I told her that wasn’t possible as he was headed directly to his next destination, and she easily said she’d ping for another car. By now I was feeling silly. I’d made it awkward with Karl for no reason. I felt like he didn’t deserve my truth, but who was I? The truth is the truth. I was mildly ashamed to have responded so dramatically to what could have been shut down with ease, playfully dismissed. It was love. It wasn’t an indictment. It wasn’t a slight. It was nothing to hide.

Karl pulled up the steep driveway where my friend hobbled out in her boot, fresh from knee surgery. He made some casual joke about her injury as he pulled my suitcase out of the trunk, and she laughed good-naturedly. Naturally, he took this as an invitation to ask her about the neighborhood, a question she answered in her signature work tone that indicates she’s ending the exchange. Down below, another car arrived to carry us on.

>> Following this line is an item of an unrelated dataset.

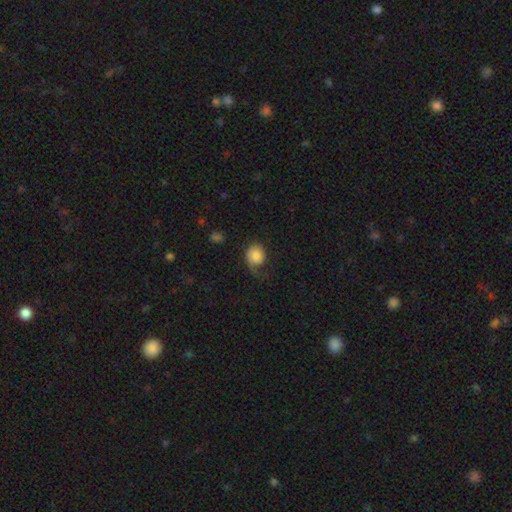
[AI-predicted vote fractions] Overall: smooth (76%). How rounded: round (66%; in between 33%). Merging: none (38%; major disturbance 31%).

Karl gingerly sat my tote bag on top of my suitcase inside her garage and nodded towards me with a tiny smile. “Maybe she moves here,” he said to her, clearly unable to resist one last unsolicited comment.

She responded gleefully to the suggestion, much the way any best friend responds to the suggestion that 363 miles between them be erased. Karl seemed to find something redemptive in her effervescence. She lacked all my baggage and embraced all the joy.

After the fanfare that comes with getting a temporarily disabled individual down a San Francisco street and into a vehicle, she and I were off. The new driver was a young Japanese guy who drove wordlessly and very fast, with old-school hip hop blasting from his speakers. He turned the volume down when we began to talk, but I wouldn’t have minded leaving it up. After my pensive, introspective trek with Karl, it was freeing to be sporting down the hills, able only to hear Dr. Dre, thinking only how the next pavement dip would feel in my gut.

As we sped onto the Bay Bridge towards the East Bay I know so much more intimately, she asked how the day had been, her typical inquiry following every day I spent with him. She always checked the temperature. I, in turn, acted as though I didn’t realize the objective, but in actuality we both knew better. She was splayed across the backseat, the way she had to be to elevate her knee, and I was in the passenger seat next to The Fast and the Furious, taking in the choppy waters beneath the bridge and the rapidly darkening sky. There was a magic in the moment, a feeling that I was in the middle of a story I would later need to tell. I wanted desperately to rewind two days and do everything over, and yet, I didn’t want to disturb the mollifying pleasure each part of the weekend delivered. I felt fully alive.

My saga with Karl had compelled me toward honesty. I turned to her with wide eyes and the tacit smile only a best friend of 19 years could understand. She and I had last seen each other the night before, but there was new news to share. “I love him,” I announced, making her burst into hysterical giggles.

She came up for air after a moment, half-smiling as she studied my face. “Girl. I know.”